GitHub Agentic Workflows (gh-aw), in technical preview since February 2026, are the event-driven automation substrate for Copilot. You write a workflow in natural-language Markdown and the gh-aw compiler turns it into a hardened, locked GitHub Actions workflow (.lock.yml).

They are read-only by default.Any write operation goes through “safe outputs” — sanitized, declarative operations like add-comment or create-pull-request with hard limits. There are five security layers: a read-only token to the agent, secrets isolated into post-agent jobs, a network firewall (a Squid proxy with a domain allowlist), a containerized per-server MCP gateway, and a trusted compiler that pins actions to SHAs and runs linters (actionlint, zizmor, shellcheck, poutine). Always compile with gh aw compile --strict.

Are they the same as Claude hooks? No — they’re complementary. Claude hooks run inside the agent loop, per tool call, in the developer’s interactive session — they’re inner-loop gates. Agentic Workflows run as standard CI jobs triggered by GitHub events (issue opened, PR pushed, schedule) — they’re outer-loop automation.

In the common harness: Claude hooks enforce per-edit policy on the developer’s machine; Agentic Workflows handle repo-wide autonomous chores. A typical starter set: auto-triage-issues.md, security-guard.md, docs-sync.md, agents-md-maintainer.md, dependency-update.md.

Q3.7 — What are GitHub Enterprise AI Controls?

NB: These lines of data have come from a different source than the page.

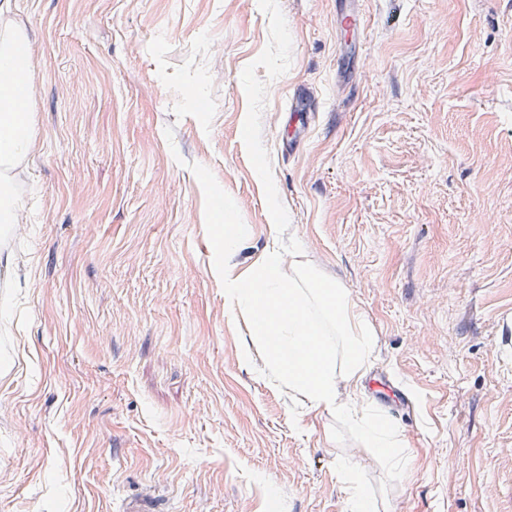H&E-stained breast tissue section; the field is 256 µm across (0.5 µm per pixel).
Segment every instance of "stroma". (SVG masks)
<instances>
[{
    "label": "stroma",
    "mask_w": 512,
    "mask_h": 512,
    "mask_svg": "<svg viewBox=\"0 0 512 512\" xmlns=\"http://www.w3.org/2000/svg\"><path fill=\"white\" fill-rule=\"evenodd\" d=\"M13 0L34 144L0 224V512H512V0ZM309 90L290 153L281 115ZM347 288L403 476L263 373L223 266ZM240 227L220 251V225ZM336 9L337 22L347 31H358L361 25L359 12L354 3L355 0H338ZM373 390L376 392L374 402L386 403L398 414L410 413L411 406L403 384L393 379L375 380ZM338 466L341 476L351 490L346 510L348 512L375 511L372 500L363 492L360 473L353 463L349 459H341Z\"/></svg>",
    "instance_id": "stroma-1"
}]
</instances>
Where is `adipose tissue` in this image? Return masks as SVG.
<instances>
[{"label":"adipose tissue","mask_w":512,"mask_h":512,"mask_svg":"<svg viewBox=\"0 0 512 512\" xmlns=\"http://www.w3.org/2000/svg\"><path fill=\"white\" fill-rule=\"evenodd\" d=\"M10 0H0V104L10 102L30 69L23 32L6 20ZM32 144L28 118L0 119V162L12 164ZM230 318H243L263 350L269 370L288 388L301 392L310 408L348 421L367 447L407 475L411 458L398 428L359 403L339 395V382L360 385L374 349L367 320L348 290L331 288L305 262L304 249L281 253L270 248L256 267L225 274Z\"/></svg>","instance_id":"ef3b65f1"}]
</instances>
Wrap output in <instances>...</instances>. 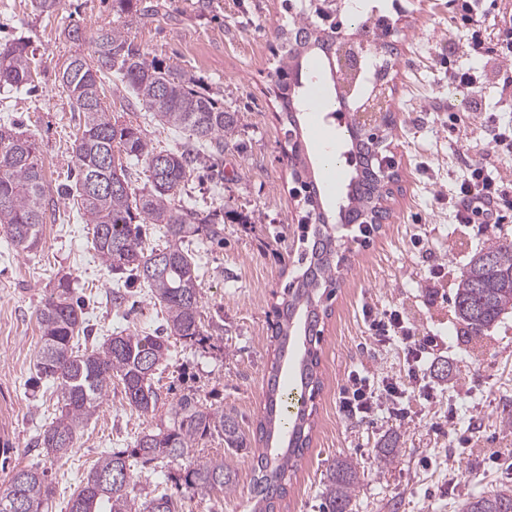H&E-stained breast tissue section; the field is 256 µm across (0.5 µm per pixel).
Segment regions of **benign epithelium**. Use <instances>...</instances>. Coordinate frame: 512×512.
Listing matches in <instances>:
<instances>
[{
  "mask_svg": "<svg viewBox=\"0 0 512 512\" xmlns=\"http://www.w3.org/2000/svg\"><path fill=\"white\" fill-rule=\"evenodd\" d=\"M343 0H309V8L325 20L340 14ZM383 48V41L370 28H359L352 36L344 34L342 27H336V62L332 76L339 111L348 113L351 126L363 134L378 137L385 129L386 117L391 112V90L386 70L377 75L370 95L360 99L356 86L362 72L363 55L376 53Z\"/></svg>",
  "mask_w": 512,
  "mask_h": 512,
  "instance_id": "7a95c632",
  "label": "benign epithelium"
}]
</instances>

Enterprise AI Controls and the “agent control plane” reached general availability on February 26, 2026. It’s a suite giving enterprise admins deeper control and greater auditability over AI agents in the platform.

Concretely, you get:

• Audit-log fields that distinguish agent activity: actor_is_agent, plus user/user_id, and an agent_session.task event.
• An agents page whose audit log auto-prefilters Copilot and third-party agents.
• Session visibility beyond the old 1,000-record limit (all sessions in the last 24 hours).

GitHub’s Well-Architected “Governing agents in GitHub Enterprise” guidance (April 2026) maps these into SIEM detections — for example, git.push combined with actor_is_agent to monitor high-risk files, copilot.mcp_* events for MCP policy changes, and repository_ruleset.* with actor_is_agent to catch bypass attempts.

One caveat to design around: the MCP enterprise allowlist remained in public preview even at the broader GA. Don’t make it load-bearing without a fallback.